Colorado’s probate code greatly favors spouses in intestate estates. In considering the various circumstances that may apply when trying to determine who will inherit, “the circumstance that produces the largest share for the surviving spouse shall be applied.” If the decedent has no surviving descendants or parents or all the decedent’s children are also the surviving spouse’s children, then the spouse will inherit the entire estate.
The table provides the spouse’s share in the event that there are potentially other takers in the decedent’s estate.
|If only a parent of the decedent survives||The surviving spouse receives the first $300,000, plus 3/4th of any balance of the intestate estate.|
|If the decedent and surviving spouse’s children survive but the surviving spouse also has a child that is not descended from the decedent||The surviving spouse receives the first $225,000, plus ½ of any balance of the intestate estate.|
|If a child of the decedent survives but is not the child of the surviving spouse||The surviving spouse receives the first $150,000, plus ½ of any balance of the intestate estate.|
If there is no surviving spouse, then the intestacy laws provide that the estate will be distributed entirely to the children. Adopted children are considered to have the same status as biological children.
Although Colorado’s intestacy laws will provide guidance in how mineral ownership is conveyed in the absence of a will, recent changes to the law may make it simpler to seek formal probate proceedings to acquire title. 
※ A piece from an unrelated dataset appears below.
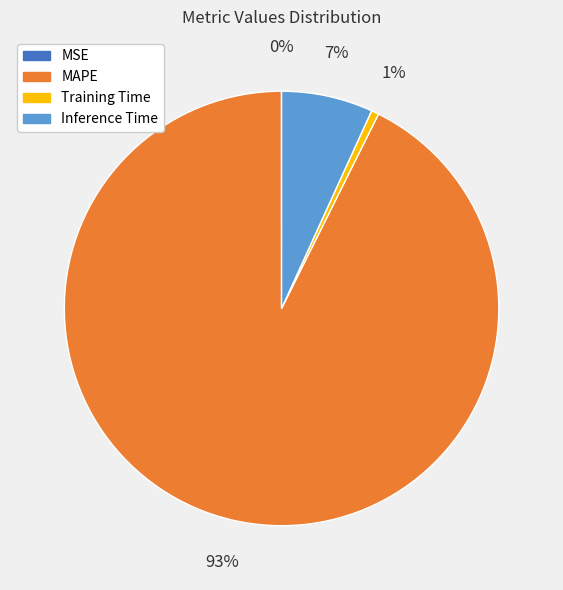

Does MAPE account for over 50% of the chart?

Yes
Colorado has followed the UPC trend and created a significant exception to the general three-year statute of limitation rule, which may affect mineral owners. The exception under § 15-12-108(2)(c) allows for a will to be probated if it has not been previously submitted for probate in Colorado even if it is outside the three year rule. In attempting to determine whether a person is the rightful owner of mineral interests, rather than relying on an affidavit of heirship, oil and gas companies may prefer to use this exception if a will can be produced to properly identify the true owner of the mineral interest.
The interpretation of this exception in Weld County trial court in the cases In re Woodward and In re Cable, has led to the admission of wills 17-years old, 35-years old, and 54-years old in order to establish heirship for mineral interests.
Therefore, this may be beneficial in the case that oil and gas companies approach heirs about their potential interests that may have never been submitted to probate and properly transferred. The probate procedures are the preferable method to establishing title to oil and gas interests. Although an affidavit of heirship may be recorded and taken as prima facie evidence of ownership, this may still be challenged by opposing parties later. The affidavits of heirship also do not effectively convey record or marketable title, so this change to the statute of limitations on probate proceedings may have significant implications for establishing title to oil and gas interests in Colorado.
 Colo. Rev. Stat. Ann. § 15-17-101(g) (West).
 Colo. Rev. Stat. Ann. § 15-11-102 (West).
 Elizabeth A. Bryant, Kimberly R. Willoughby, Constance Beck Wood, Changes to Colorado’s Uniform Probate Code, 39 Colo. Law. 41, 43 (December 2010).
 See SB 16-133 (2016).
 Kelly Dickson Cooper, Elizabeth T. Meck, Jessica Schmidt, Statutes of Limitation in Probate and Trust Litigation, 45 Colo. Law. 35 (May 2016).